-- PAGE EXCERPT --
================================

Rega Research Ltd. is a British audio equipment manufacturer. Rega was founded in 1973. The company's name was formed of the initials of its two founders (RElph & GAndy). Rega are widely known for their turntables – most notably the iconic Rega Planar 3, cartridges and tonearms, and has produced award-winning amplification and speakers for over 20 years. In addition to manufacturing products under their own brand name, they have also served as an original equipment manufacturer of turntables and tonearms for other companies such as NAD and Rotel.

Rega Research is imported and distributed in the US by The Sound Organisation, based in Arlington, Texas.

History
In addition to making its own brand products, Rega is an OEM supplier. For example, Rega arms or variants are found in numerous other audiophile turntables. It also manufactured a slightly modified version of its Planar 2 with a RB250 arm for NAD that was marketed under the NAD533 model number.

================================

(Camera calibration records)

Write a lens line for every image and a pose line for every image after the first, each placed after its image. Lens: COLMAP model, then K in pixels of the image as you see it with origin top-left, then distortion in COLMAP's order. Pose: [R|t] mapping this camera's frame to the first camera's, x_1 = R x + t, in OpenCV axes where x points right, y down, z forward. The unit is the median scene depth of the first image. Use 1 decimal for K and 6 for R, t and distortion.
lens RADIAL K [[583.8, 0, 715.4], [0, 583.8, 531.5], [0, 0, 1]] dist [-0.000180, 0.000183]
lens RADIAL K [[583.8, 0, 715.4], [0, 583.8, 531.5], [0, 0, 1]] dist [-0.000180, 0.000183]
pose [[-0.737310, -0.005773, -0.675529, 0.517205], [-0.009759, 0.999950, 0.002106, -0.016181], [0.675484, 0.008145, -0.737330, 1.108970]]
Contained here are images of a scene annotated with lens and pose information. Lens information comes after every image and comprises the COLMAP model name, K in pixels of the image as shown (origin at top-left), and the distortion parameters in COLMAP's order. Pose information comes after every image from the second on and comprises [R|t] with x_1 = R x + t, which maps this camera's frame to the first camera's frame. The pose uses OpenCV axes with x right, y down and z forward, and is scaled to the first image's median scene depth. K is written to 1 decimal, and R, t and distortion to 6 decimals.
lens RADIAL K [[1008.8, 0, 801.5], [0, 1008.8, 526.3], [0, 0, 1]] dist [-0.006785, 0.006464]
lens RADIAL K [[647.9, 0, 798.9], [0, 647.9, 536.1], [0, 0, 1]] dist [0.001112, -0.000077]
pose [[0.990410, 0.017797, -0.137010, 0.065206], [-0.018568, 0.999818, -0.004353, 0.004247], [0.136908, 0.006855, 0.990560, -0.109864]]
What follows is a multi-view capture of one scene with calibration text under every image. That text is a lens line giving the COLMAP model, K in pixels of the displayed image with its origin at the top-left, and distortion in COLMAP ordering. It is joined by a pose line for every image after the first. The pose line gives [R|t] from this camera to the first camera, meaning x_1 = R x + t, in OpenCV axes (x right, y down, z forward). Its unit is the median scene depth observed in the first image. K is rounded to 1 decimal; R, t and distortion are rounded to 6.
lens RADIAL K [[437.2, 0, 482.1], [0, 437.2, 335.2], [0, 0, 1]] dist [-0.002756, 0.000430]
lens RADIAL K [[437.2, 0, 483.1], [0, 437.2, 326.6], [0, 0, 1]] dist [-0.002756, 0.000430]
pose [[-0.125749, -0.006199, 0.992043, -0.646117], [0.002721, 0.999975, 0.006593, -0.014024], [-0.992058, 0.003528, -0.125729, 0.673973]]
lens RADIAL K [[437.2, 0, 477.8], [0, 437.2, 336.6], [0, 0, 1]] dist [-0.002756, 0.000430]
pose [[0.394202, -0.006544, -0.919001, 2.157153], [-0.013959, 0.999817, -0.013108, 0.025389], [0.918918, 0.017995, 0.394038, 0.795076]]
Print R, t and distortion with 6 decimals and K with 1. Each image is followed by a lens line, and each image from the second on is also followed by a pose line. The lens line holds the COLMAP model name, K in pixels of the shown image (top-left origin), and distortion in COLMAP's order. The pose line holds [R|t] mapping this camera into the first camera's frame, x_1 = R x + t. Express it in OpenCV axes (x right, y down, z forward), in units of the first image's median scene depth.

================================

-- WHAT TO PRODUCE --
Can you continue the passage on Rega Research, picking up after its final sentence? These records were taken from a separate source.

-- TASK RESPONSE --
In 2014, Rega maintains a custom-built factory and has 90 to 100 employees. It has no marketing department, but produces every model in the UK and some in Asia, and tries to maintain UK-based parts suppliers as well. The only advertisement Rega ever ran  was to say that it didn’t advertise, preferring to invest every penny into research and product development. The Rega factory is located in Southend-on-Sea, Essex, UK- east of London.

Products
 Turntables (and related components)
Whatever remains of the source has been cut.